» Aim of the task
Print the records below exactly, with no pictures.

[[ Supplied data open ]]

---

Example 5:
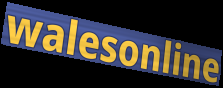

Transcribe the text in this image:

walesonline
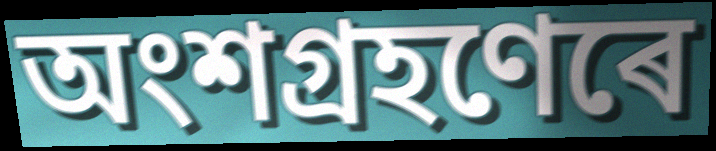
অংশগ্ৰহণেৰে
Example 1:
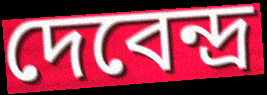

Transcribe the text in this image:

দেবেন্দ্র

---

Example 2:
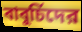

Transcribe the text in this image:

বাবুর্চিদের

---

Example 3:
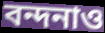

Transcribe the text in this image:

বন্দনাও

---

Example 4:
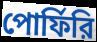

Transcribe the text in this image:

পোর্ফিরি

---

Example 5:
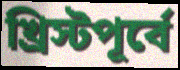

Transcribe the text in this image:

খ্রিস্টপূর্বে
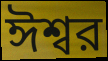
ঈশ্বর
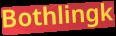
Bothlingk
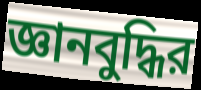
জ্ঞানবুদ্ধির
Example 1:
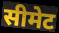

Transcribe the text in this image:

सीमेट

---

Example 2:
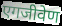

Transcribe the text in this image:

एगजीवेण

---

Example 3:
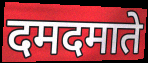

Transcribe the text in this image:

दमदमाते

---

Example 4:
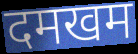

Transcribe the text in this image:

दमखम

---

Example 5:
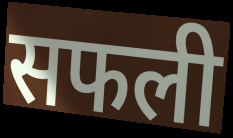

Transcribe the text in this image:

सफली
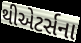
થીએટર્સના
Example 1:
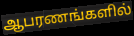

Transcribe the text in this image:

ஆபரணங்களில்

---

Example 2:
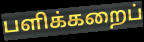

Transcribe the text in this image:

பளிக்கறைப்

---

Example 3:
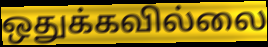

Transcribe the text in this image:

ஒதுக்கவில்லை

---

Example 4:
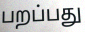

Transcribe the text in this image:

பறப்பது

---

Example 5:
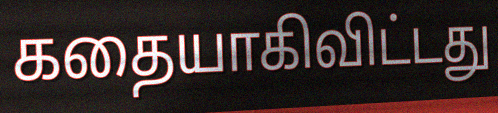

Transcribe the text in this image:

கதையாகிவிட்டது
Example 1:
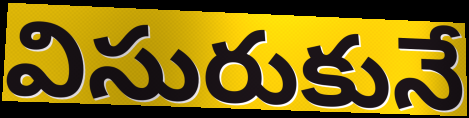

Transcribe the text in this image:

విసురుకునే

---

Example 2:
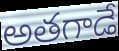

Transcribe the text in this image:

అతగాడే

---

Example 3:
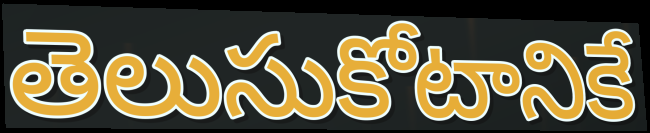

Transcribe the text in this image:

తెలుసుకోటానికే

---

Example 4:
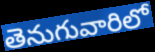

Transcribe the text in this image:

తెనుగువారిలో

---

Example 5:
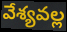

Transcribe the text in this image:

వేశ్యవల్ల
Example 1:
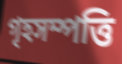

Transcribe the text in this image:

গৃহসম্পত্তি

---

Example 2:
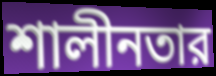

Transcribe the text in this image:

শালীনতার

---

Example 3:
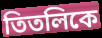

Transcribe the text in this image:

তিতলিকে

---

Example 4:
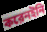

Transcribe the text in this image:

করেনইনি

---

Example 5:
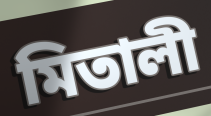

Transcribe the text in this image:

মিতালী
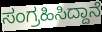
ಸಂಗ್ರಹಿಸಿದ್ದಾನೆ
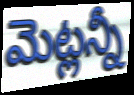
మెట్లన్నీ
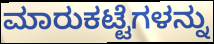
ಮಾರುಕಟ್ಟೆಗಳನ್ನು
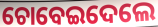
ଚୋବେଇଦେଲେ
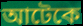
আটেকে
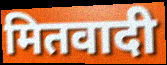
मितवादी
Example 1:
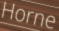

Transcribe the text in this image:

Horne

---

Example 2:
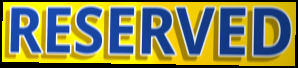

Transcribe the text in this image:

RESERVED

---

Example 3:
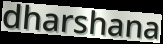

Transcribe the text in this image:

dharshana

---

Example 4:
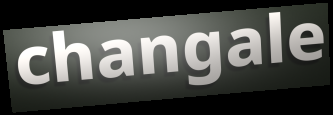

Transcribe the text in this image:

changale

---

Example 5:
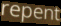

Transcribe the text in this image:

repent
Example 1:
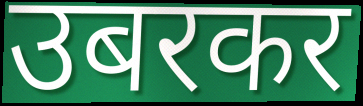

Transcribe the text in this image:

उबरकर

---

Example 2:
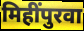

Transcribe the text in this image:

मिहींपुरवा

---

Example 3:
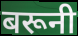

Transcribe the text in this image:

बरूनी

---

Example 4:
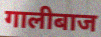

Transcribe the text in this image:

[[ Supplied data closed ]]

» Exercise answer
---

Example 5:

Transcribe the text in this image:

walesonline
অংশগ্ৰহণেৰে
Example 1:

Transcribe the text in this image:

দেবেন্দ্র

---

Example 2:

Transcribe the text in this image:

বাবুর্চিদের

---

Example 3:

Transcribe the text in this image:

বন্দনাও

---

Example 4:

Transcribe the text in this image:

পোর্ফিরি

---

Example 5:

Transcribe the text in this image:

খ্রিস্টপূর্বে
ঈশ্বর
Bothlingk
জ্ঞানবুদ্ধির
Example 1:

Transcribe the text in this image:

सीमेट

---

Example 2:

Transcribe the text in this image:

एगजीवेण

---

Example 3:

Transcribe the text in this image:

दमदमाते

---

Example 4:

Transcribe the text in this image:

दमखम

---

Example 5:

Transcribe the text in this image:

सफली
થીએટર્સના
Example 1:

Transcribe the text in this image:

ஆபரணங்களில்

---

Example 2:

Transcribe the text in this image:

பளிக்கறைப்

---

Example 3:

Transcribe the text in this image:

ஒதுக்கவில்லை

---

Example 4:

Transcribe the text in this image:

பறப்பது

---

Example 5:

Transcribe the text in this image:

கதையாகிவிட்டது
Example 1:

Transcribe the text in this image:

విసురుకునే

---

Example 2:

Transcribe the text in this image:

అతగాడే

---

Example 3:

Transcribe the text in this image:

తెలుసుకోటానికే

---

Example 4:

Transcribe the text in this image:

తెనుగువారిలో

---

Example 5:

Transcribe the text in this image:

వేశ్యవల్ల
Example 1:

Transcribe the text in this image:

গৃহসম্পত্তি

---

Example 2:

Transcribe the text in this image:

শালীনতার

---

Example 3:

Transcribe the text in this image:

তিতলিকে

---

Example 4:

Transcribe the text in this image:

করেনইনি

---

Example 5:

Transcribe the text in this image:

মিতালী
ಸಂಗ್ರಹಿಸಿದ್ದಾನೆ
మెట్లన్నీ
ಮಾರುಕಟ್ಟೆಗಳನ್ನು
ଚୋବେଇଦେଲେ
আটেকে
मितवादी
Example 1:

Transcribe the text in this image:

Horne

---

Example 2:

Transcribe the text in this image:

RESERVED

---

Example 3:

Transcribe the text in this image:

dharshana

---

Example 4:

Transcribe the text in this image:

changale

---

Example 5:

Transcribe the text in this image:

repent
Example 1:

Transcribe the text in this image:

उबरकर

---

Example 2:

Transcribe the text in this image:

मिहींपुरवा

---

Example 3:

Transcribe the text in this image:

बरूनी

---

Example 4:

Transcribe the text in this image:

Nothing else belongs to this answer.